==== DATA SHOWN ====
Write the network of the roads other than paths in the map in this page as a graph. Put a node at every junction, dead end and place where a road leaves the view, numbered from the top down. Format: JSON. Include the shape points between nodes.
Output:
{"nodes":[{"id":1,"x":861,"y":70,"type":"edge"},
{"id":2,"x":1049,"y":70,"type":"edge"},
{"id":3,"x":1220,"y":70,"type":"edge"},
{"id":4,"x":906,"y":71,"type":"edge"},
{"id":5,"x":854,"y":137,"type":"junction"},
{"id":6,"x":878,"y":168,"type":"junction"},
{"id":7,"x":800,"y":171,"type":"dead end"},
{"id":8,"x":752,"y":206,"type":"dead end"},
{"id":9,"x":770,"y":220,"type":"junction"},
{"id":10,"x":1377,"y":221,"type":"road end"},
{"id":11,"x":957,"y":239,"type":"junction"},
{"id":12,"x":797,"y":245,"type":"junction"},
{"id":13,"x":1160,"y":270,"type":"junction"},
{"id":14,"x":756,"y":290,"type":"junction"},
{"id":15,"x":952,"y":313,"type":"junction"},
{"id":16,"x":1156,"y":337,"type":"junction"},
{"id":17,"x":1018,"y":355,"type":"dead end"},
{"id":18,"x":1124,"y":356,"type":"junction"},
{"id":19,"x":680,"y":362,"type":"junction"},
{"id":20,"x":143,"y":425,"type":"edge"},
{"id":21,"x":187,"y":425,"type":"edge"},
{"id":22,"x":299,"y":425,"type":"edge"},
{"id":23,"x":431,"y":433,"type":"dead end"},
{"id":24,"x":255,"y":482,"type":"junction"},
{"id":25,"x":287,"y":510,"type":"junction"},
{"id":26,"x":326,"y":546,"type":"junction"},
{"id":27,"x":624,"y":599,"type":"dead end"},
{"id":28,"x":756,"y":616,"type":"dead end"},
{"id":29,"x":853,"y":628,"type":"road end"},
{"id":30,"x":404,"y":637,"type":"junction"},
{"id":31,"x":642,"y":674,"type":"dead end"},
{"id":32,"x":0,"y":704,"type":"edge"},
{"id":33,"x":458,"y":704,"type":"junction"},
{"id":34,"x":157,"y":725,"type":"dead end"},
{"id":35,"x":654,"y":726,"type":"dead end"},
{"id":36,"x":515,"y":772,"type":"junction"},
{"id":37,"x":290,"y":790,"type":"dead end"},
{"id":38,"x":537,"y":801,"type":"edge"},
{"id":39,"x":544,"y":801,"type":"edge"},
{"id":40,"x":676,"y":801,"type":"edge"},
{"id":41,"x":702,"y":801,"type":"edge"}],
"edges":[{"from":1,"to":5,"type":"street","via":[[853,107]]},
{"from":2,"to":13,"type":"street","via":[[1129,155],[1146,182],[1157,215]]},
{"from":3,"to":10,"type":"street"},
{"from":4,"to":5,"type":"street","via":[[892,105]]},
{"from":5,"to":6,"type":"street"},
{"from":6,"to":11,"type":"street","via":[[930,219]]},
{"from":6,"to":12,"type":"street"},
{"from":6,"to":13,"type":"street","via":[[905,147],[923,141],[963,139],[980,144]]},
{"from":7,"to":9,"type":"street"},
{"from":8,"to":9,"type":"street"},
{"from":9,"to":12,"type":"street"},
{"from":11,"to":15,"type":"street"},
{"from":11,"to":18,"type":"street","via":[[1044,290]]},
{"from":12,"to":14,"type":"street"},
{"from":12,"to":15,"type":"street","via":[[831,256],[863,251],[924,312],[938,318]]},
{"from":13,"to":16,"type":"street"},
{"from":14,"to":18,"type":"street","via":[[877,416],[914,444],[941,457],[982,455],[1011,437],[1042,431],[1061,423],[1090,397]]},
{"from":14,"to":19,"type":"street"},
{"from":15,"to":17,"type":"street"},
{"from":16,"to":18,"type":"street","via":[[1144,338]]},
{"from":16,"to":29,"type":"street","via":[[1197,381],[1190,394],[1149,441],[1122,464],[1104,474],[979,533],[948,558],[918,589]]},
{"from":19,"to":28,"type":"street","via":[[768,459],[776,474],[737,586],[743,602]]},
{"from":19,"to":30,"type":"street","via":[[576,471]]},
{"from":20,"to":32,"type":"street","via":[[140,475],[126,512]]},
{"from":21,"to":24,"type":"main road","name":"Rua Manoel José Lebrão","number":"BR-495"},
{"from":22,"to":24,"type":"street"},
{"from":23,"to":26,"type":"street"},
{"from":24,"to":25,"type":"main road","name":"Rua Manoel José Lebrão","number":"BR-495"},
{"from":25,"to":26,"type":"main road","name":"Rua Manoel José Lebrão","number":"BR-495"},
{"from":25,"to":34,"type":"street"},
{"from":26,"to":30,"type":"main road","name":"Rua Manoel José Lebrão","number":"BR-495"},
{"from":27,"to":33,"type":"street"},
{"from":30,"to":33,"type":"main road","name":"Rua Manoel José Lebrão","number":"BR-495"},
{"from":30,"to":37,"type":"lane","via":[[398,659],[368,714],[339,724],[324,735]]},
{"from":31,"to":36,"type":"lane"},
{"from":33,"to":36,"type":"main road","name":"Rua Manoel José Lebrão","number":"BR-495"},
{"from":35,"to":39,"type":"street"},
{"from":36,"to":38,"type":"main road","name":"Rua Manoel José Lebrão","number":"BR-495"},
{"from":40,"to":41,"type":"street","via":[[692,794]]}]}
====
WORK TO BE COMPLETED: Retype the data exactly as given.

WRITTEN REPLY:
Write the network of the roads other than paths in the map in this page as a graph. Put a node at every junction, dead end and place where a road leaves the view, numbered from the top down. Format: JSON. Include the shape points between nodes.
Output:
{"nodes":[{"id":1,"x":861,"y":70,"type":"edge"},
{"id":2,"x":1049,"y":70,"type":"edge"},
{"id":3,"x":1220,"y":70,"type":"edge"},
{"id":4,"x":906,"y":71,"type":"edge"},
{"id":5,"x":854,"y":137,"type":"junction"},
{"id":6,"x":878,"y":168,"type":"junction"},
{"id":7,"x":800,"y":171,"type":"dead end"},
{"id":8,"x":752,"y":206,"type":"dead end"},
{"id":9,"x":770,"y":220,"type":"junction"},
{"id":10,"x":1377,"y":221,"type":"road end"},
{"id":11,"x":957,"y":239,"type":"junction"},
{"id":12,"x":797,"y":245,"type":"junction"},
{"id":13,"x":1160,"y":270,"type":"junction"},
{"id":14,"x":756,"y":290,"type":"junction"},
{"id":15,"x":952,"y":313,"type":"junction"},
{"id":16,"x":1156,"y":337,"type":"junction"},
{"id":17,"x":1018,"y":355,"type":"dead end"},
{"id":18,"x":1124,"y":356,"type":"junction"},
{"id":19,"x":680,"y":362,"type":"junction"},
{"id":20,"x":143,"y":425,"type":"edge"},
{"id":21,"x":187,"y":425,"type":"edge"},
{"id":22,"x":299,"y":425,"type":"edge"},
{"id":23,"x":431,"y":433,"type":"dead end"},
{"id":24,"x":255,"y":482,"type":"junction"},
{"id":25,"x":287,"y":510,"type":"junction"},
{"id":26,"x":326,"y":546,"type":"junction"},
{"id":27,"x":624,"y":599,"type":"dead end"},
{"id":28,"x":756,"y":616,"type":"dead end"},
{"id":29,"x":853,"y":628,"type":"road end"},
{"id":30,"x":404,"y":637,"type":"junction"},
{"id":31,"x":642,"y":674,"type":"dead end"},
{"id":32,"x":0,"y":704,"type":"edge"},
{"id":33,"x":458,"y":704,"type":"junction"},
{"id":34,"x":157,"y":725,"type":"dead end"},
{"id":35,"x":654,"y":726,"type":"dead end"},
{"id":36,"x":515,"y":772,"type":"junction"},
{"id":37,"x":290,"y":790,"type":"dead end"},
{"id":38,"x":537,"y":801,"type":"edge"},
{"id":39,"x":544,"y":801,"type":"edge"},
{"id":40,"x":676,"y":801,"type":"edge"},
{"id":41,"x":702,"y":801,"type":"edge"}],
"edges":[{"from":1,"to":5,"type":"street","via":[[853,107]]},
{"from":2,"to":13,"type":"street","via":[[1129,155],[1146,182],[1157,215]]},
{"from":3,"to":10,"type":"street"},
{"from":4,"to":5,"type":"street","via":[[892,105]]},
{"from":5,"to":6,"type":"street"},
{"from":6,"to":11,"type":"street","via":[[930,219]]},
{"from":6,"to":12,"type":"street"},
{"from":6,"to":13,"type":"street","via":[[905,147],[923,141],[963,139],[980,144]]},
{"from":7,"to":9,"type":"street"},
{"from":8,"to":9,"type":"street"},
{"from":9,"to":12,"type":"street"},
{"from":11,"to":15,"type":"street"},
{"from":11,"to":18,"type":"street","via":[[1044,290]]},
{"from":12,"to":14,"type":"street"},
{"from":12,"to":15,"type":"street","via":[[831,256],[863,251],[924,312],[938,318]]},
{"from":13,"to":16,"type":"street"},
{"from":14,"to":18,"type":"street","via":[[877,416],[914,444],[941,457],[982,455],[1011,437],[1042,431],[1061,423],[1090,397]]},
{"from":14,"to":19,"type":"street"},
{"from":15,"to":17,"type":"street"},
{"from":16,"to":18,"type":"street","via":[[1144,338]]},
{"from":16,"to":29,"type":"street","via":[[1197,381],[1190,394],[1149,441],[1122,464],[1104,474],[979,533],[948,558],[918,589]]},
{"from":19,"to":28,"type":"street","via":[[768,459],[776,474],[737,586],[743,602]]},
{"from":19,"to":30,"type":"street","via":[[576,471]]},
{"from":20,"to":32,"type":"street","via":[[140,475],[126,512]]},
{"from":21,"to":24,"type":"main road","name":"Rua Manoel José Lebrão","number":"BR-495"},
{"from":22,"to":24,"type":"street"},
{"from":23,"to":26,"type":"street"},
{"from":24,"to":25,"type":"main road","name":"Rua Manoel José Lebrão","number":"BR-495"},
{"from":25,"to":26,"type":"main road","name":"Rua Manoel José Lebrão","number":"BR-495"},
{"from":25,"to":34,"type":"street"},
{"from":26,"to":30,"type":"main road","name":"Rua Manoel José Lebrão","number":"BR-495"},
{"from":27,"to":33,"type":"street"},
{"from":30,"to":33,"type":"main road","name":"Rua Manoel José Lebrão","number":"BR-495"},
{"from":30,"to":37,"type":"lane","via":[[398,659],[368,714],[339,724],[324,735]]},
{"from":31,"to":36,"type":"lane"},
{"from":33,"to":36,"type":"main road","name":"Rua Manoel José Lebrão","number":"BR-495"},
{"from":35,"to":39,"type":"street"},
{"from":36,"to":38,"type":"main road","name":"Rua Manoel José Lebrão","number":"BR-495"},
{"from":40,"to":41,"type":"street","via":[[692,794]]}]}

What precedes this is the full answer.